▶ _Text for analysis_
****************
Pick three gene finding programs and submit the sequence.
Question 1: How many exons are in the unknown sequence?
Question 2: What are the start and end points for each exon?
Question 3: Do the three gene finding programs agree on the above answers or are there discrepancies?
Question 4: What other elements could you identify with these programs? Look for Poly A sites, GC content, etc.
Question 5: Can you translate the sequence into a protein? What is the length of the protein sequence?
Question 6: What else can you say about the putative protein sequence? (Molecular weight, other characteristic attributes, matches in a database, structure)
Answers:
Fgeneh [apparently down, possibly removed]
GeneID v1.1:
1. 3 exons
2. from 6028-7042, 7820-7946,8304-8402
3. agreement with all 3 Genscan exons, two HMMgene and one GrailExp exon
4. no other features
5. 413 aa
6. no other information
Genscan 1.0 :
1. 3 exons
2. coordinates: 6028-7042, 7820-7646, and 8304-8402
3. agreement with GeneID, GrailExp and HMMGene
4. PolyA
5. 413 amino acids predicted
6. Blastp vs Swiss-prot matched APOA4. see below, GrailExp for further info.
****************
▶ _Information supplied_
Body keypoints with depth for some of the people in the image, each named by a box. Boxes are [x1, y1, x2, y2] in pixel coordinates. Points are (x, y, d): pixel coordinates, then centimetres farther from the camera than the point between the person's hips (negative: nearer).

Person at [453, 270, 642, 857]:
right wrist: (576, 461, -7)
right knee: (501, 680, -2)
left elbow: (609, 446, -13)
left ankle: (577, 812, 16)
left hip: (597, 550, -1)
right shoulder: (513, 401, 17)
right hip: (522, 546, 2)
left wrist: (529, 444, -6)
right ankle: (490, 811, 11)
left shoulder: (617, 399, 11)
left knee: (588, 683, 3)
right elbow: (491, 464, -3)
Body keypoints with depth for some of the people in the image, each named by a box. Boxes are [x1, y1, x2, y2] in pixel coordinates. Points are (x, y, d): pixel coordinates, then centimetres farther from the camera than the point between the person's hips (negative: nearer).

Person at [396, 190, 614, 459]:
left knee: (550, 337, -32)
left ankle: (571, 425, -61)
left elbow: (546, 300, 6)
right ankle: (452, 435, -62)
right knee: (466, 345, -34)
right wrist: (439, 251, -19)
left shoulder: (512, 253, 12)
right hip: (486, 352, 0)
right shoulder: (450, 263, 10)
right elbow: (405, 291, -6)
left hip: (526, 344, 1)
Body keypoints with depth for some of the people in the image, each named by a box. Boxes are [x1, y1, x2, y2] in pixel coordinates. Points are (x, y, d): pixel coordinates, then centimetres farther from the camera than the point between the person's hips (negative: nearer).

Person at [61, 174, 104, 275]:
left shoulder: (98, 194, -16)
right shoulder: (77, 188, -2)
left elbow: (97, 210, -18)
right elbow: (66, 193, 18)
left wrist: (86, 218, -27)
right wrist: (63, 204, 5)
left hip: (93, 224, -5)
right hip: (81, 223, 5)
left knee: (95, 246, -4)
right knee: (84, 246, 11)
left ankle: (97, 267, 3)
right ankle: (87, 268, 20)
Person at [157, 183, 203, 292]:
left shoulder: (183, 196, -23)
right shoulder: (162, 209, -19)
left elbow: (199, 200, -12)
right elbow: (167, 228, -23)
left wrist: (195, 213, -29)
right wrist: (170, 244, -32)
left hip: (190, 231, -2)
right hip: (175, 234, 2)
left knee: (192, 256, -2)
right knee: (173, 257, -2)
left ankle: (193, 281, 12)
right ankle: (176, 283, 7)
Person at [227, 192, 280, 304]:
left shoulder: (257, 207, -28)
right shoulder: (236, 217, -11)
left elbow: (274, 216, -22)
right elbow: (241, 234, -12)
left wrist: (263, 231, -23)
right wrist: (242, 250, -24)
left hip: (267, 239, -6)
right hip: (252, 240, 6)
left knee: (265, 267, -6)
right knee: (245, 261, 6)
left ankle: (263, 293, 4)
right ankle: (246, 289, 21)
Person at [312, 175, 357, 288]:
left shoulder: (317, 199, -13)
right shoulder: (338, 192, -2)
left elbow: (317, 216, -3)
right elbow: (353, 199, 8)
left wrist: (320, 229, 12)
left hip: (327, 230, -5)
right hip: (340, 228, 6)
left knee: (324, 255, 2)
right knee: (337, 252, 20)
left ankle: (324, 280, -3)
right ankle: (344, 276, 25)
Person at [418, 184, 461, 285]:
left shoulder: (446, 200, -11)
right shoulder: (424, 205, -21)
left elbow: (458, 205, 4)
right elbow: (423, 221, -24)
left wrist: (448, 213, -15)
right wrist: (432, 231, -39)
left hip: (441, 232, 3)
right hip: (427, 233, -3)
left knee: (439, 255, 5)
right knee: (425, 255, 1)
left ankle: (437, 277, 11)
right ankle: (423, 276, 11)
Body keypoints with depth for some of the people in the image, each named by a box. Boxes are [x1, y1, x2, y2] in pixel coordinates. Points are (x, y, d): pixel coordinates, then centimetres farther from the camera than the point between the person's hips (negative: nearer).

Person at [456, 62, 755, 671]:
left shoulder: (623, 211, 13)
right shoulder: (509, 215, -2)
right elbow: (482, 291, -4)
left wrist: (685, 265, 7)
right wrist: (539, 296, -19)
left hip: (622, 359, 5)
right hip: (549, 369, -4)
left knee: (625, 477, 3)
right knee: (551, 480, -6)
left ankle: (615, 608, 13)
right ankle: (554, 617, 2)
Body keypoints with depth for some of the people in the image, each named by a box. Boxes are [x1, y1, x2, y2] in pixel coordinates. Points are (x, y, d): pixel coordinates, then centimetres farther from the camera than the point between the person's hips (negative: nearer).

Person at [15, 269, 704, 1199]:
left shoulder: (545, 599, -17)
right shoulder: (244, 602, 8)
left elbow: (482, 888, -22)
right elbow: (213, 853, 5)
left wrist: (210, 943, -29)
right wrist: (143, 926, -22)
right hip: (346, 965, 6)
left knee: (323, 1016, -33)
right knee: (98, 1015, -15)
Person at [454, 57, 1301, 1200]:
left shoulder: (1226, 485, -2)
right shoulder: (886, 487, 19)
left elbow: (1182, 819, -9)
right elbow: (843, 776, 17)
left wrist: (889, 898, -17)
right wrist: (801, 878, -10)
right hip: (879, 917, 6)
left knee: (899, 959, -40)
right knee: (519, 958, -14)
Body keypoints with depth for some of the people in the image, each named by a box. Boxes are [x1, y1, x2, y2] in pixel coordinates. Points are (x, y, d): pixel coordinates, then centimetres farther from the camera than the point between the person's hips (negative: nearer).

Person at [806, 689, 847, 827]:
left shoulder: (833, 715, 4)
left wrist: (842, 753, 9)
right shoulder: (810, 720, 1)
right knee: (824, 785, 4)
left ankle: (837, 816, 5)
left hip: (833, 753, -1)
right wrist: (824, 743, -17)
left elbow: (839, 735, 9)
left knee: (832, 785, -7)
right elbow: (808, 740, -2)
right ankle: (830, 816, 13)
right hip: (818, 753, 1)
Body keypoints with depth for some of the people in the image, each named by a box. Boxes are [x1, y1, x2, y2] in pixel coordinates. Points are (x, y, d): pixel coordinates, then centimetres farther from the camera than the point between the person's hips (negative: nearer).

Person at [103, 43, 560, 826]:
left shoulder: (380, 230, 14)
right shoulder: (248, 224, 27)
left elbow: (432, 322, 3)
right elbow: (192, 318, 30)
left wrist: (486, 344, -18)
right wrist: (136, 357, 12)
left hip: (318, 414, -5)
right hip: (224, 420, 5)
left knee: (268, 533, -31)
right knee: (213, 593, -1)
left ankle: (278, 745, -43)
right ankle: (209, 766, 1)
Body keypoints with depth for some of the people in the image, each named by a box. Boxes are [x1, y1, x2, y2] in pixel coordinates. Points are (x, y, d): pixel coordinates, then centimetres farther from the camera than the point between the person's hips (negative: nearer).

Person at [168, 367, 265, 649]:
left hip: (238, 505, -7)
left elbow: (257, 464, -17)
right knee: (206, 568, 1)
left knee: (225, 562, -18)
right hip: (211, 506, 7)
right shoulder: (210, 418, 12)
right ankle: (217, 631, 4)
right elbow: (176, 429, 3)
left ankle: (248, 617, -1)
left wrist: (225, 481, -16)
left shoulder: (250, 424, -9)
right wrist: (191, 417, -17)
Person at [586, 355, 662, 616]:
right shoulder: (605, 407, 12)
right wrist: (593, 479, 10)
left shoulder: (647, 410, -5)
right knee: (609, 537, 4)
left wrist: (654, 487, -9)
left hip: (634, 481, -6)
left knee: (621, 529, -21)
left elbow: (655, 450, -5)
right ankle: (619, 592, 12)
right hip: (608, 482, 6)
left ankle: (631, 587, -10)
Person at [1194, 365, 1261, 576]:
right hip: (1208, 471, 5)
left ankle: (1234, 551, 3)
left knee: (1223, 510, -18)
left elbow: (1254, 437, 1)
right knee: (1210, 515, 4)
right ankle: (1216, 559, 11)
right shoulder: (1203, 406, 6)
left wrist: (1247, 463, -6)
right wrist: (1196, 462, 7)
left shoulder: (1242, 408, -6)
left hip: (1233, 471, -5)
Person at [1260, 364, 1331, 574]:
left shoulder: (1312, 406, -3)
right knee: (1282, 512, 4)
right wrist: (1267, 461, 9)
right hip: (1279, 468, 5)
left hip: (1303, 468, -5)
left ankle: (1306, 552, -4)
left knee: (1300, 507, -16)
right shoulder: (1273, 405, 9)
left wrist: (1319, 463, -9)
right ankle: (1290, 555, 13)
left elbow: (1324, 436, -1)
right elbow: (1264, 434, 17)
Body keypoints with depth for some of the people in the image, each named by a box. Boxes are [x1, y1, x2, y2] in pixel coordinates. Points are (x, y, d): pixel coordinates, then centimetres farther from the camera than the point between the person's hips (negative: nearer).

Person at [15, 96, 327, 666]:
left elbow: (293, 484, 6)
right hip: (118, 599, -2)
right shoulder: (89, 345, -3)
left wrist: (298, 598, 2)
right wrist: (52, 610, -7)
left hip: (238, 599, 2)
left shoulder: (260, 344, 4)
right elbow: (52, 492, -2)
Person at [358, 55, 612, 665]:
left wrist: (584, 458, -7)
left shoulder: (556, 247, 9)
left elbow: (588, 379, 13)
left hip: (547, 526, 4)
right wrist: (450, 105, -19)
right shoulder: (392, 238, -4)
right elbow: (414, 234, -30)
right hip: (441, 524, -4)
****************
▶ _What to do_
In the gene-finding exercise, which protein did Genscan's Blastp search against Swiss-prot match? The listing has no connection to the gene-finding exercise.

▶ _Output of the exercise_
APOA4